Tanzoffensive am Lofft Leipzig: „The Raven“ von Kaari Martin

Tanzoffensive am Lofft Leipzig: „The Raven“ von Kaari Martin

Flamenco-Skizzen

„Tanzoffensive“ im Lofft: Kaari Martin, Sònia Sánchez und Compañia de Daniele Doña

Nachdem einem Abend lang dem Tango gefrönt wurde, widmete sich die „Tanzoffensive“ nun dem Flamenco. Mit drei Produktionen, die diesen Tanz alles andere als auf herkömmlich traditionelle Art und Weise auf die Bühne brachten.

Leipzig, 10/05/2015

Nachdem einem Abend lang dem Tango gefrönt wurde, widmete sich die Tanzoffensive nun dem Flamenco. Mit drei Produktionen, die diesen Tanz alles andere als auf herkömmlich traditionelle Art und Weise auf die Bühne brachten. Eher könnte man das Gebotene, in Anlehnung an das gleichnamige Miles-Davis-Stück, als „Flamenco Sketches“, Flamenco Skizzen also, bezeichnen. Auch wenn die drei Kurzinszenierungen im Lofft Leipzig mit der hypnotischen, somnambulen Melancholie der Davis-Nummer nicht allzu viel gemein haben mögen. Wobei, ganz so kann man das gar nicht sagen.

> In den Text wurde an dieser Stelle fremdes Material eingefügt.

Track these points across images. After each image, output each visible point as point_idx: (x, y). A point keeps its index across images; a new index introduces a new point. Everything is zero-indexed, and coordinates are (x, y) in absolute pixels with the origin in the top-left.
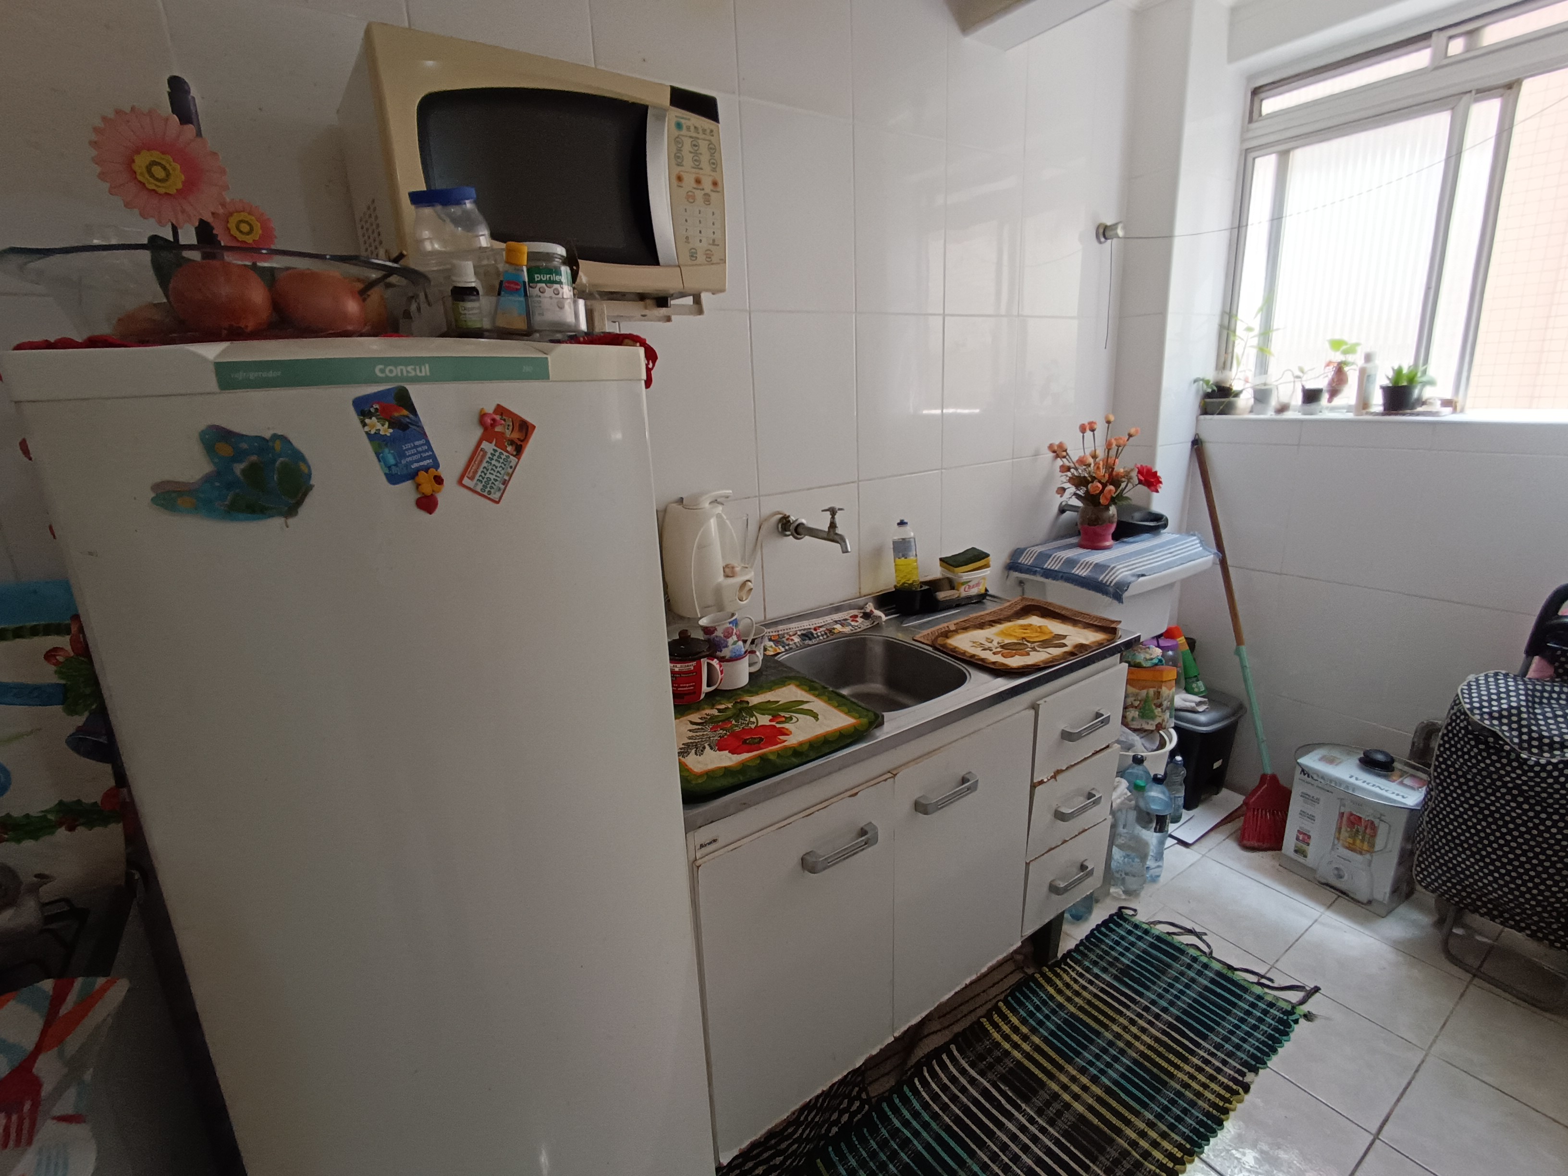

Im nachtblauen Licht nämlich erscheint zu Beginn die Finnin Kaari Martin. „The Raven“ heißt ihre Tanzperformance und spekulieren zumindest darf man mal, dass diese nun wiederum von Edgar Allan Poes gleichnamigem, raunendem Düsterpoem inspiriert wurde. Eingedenk von Zeilen wie „Here I opened wide the door / Darkness there and nothing more“, die bei Martin einen stimmigen Widerhall finden, wenn sie in bleichen Lichtquadraten erscheint, und die wirken, als fielen sie durch welch geöffnete Tür auch immer in eine ewige, jenseitige Dunkelheit. Aus der Dunkelheit scheinen auch die unsichtbaren Fäden zu kommen, die Martin in ihre oft grotesk-puppenhaften Bewegungen versetzen. Auch darin entspricht „The Raven“ einer Flamenco-Skizze in Abstraktion und nostalgisch schwarzer Tusche, surreal verwischt. Gelungen, wenn auch nicht ganz frei von kunstgewerblichen Strichziehungen, etwa beim etwas klumpigen Herabplumpsen schwarzer Federn vom Bühnenhimmel.

„El Pliegue“ heißt das zweite Stück des Abends und das tarnt sich als eines totaler Reduktion. Eine Tänzerin, wenig Bühnenlicht, keine Musik. Aber dann folgt darauf eine Kraftexplosion! Die Spanierin Sònia Sánchez stampft den Flamenco mit der Wucht des Butoh in Grund und Boden. Nicht ganz unwesentlich dabei ist, dass sich Butoh mit „Tanz der Finsternis“ übersetzt. Betrachtet man jetzt, was aus dieser Choreografie erwächst, in der sich die gestischen Attribute, Bewegungsfolgen und Haltungen des andalusischen mit denen des japanischen Tanzes zu einem ganz eigenen Muster verbinden, dessen Farben erst effektvoll kollidieren und dann ineinanderfließen. Dass Sánchez dabei nicht nur mit Präzision und verblüffendem Abwechslungsreichtum im Bewegungsvokabular brilliert, sondern auch mit schlicht erstaunlicher körperlicher Kondition, sorgt zu recht für begeisterten Applaus.

Ebenfalls aus Spanien ist die Compañia de Daniele Doña. „A Pie de Calle“ heißt die Choreografie, die ihrerseits eine recht ausgefeilte Flamenco-Skizze darstellt, und eine ist, die auch die Karikatur bedient. Mit den persiflierenden Klischees werden Spanienbilder in absurder Verfremdung und Überspitzung inszeniert: Orangen und Machismo, Kastagnetten und erhabene Blicke, Stolzieren und Verrenken. Zwei Tänzer im militant uniformierten Schwarz (Daniele Doña und Christian Martin) befinden sich in Interaktion, die als ein Duellieren in Form körperlichen Monologisierens aufscheint. Dass Flamenco dabei martialisch militant wirken kann, schließt nicht aus, dass er schön ist. Und dass er schön ist, schließt nicht aus, dass seine Darbietung Witz haben kann. „A Pie de Calle“ bedient all das trefflich.